Rules are nice. They absolve you from responsibility and give you certainty. It’s comfortable editing with firm rules, right up to the point that the text makes the rule a nonsense.
And some rules in style guides are very flexible. The rule may be to follow the author’s style of referencing so long as it is consistent, for instance.
Ah, consistency!
Consistency is the name of the game. Why? Because if the text flip-flops around randomly between, say, spelling numbers to ten and spelling them to ninety-nine, the reader may start to think there must be something significant about the difference and then start trying to figure out what that is, instead of thinking about what you wrote. You don’t want your reader’s attention to be on how your text has been printed, instead!
Worse, if you spell focused with one S in one place, and two Ss in the next paragraph, or sentence, even, it starts to look sloppy. And if you can’t even spell a word the same way, what else have you been sloppy about?
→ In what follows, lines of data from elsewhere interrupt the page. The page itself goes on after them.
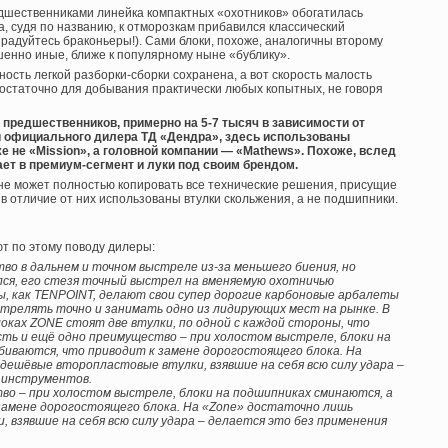
предшественниками линейка компактных «охотников» обогатилась
га, судя по названию, к отморозкам прибавился классический
зрадуйтесь браконьеры!). Сами блоки, похоже, аналогичны второму
ршенно иные, ближе к популярному ныне «бублику».
ость легкой разборки-сборки сохранена, а вот скорость малость
 достаточно для добывания практически любых копытных, не говоря
 предшественников, примерно на 5-7 тысяч в зависимости от
и официального дилера ТД «Дендра», здесь использованы
же не «Mission», а головной компании — «Mathews». Похоже, вслед
ет в премиум-сегмент и луки под своим брендом.
не может полностью копировать все технические решения, присущие
 в отличие от них использованы втулки скольжения, а не подшипники.
ют по этому поводу дилеры:
о в дальнем и точном выстреле из-за меньшего биения, но
лся, его стезя точный выстрел на вменяемую охотничью
ы, как TENPOINT, делают свои супер дорогие карбоновые арбалеты
стрелять точно и занимать одно из лидирующих мест на рынке. В
локах ZONE стоят две втулки, по одной с каждой стороны, что
есть и ещё одно преимущество – при холостом выстреле, блоки на
биваются, что приводит к замене дорогостоящего блока. На
дешёвые второпластовые втулки, взявшие на себя всю силу удара –
 инструментов.
во – при холостом выстреле, блоки на подшипниках сминаются, а
замене дорогостоящего блока. На «Zone» достаточно лишь
взявшие на себя всю силу удара – делается это без применения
The research?
In summary
In a nutshell, the style guide is the gold standard for producing a piece of text that suits the preferences of the publisher (a term I’m using in the widest sense). The style sheet condenses the style guide to just those bits that are applicable, then catalogues variation from the style guide, and adds the style used for things that aren’t covered in the style guide in the first place.
This gives copyeditors a yardstick for consistency and helps to ensure authors aren’t confusing or distracting their readers because of inconsistency.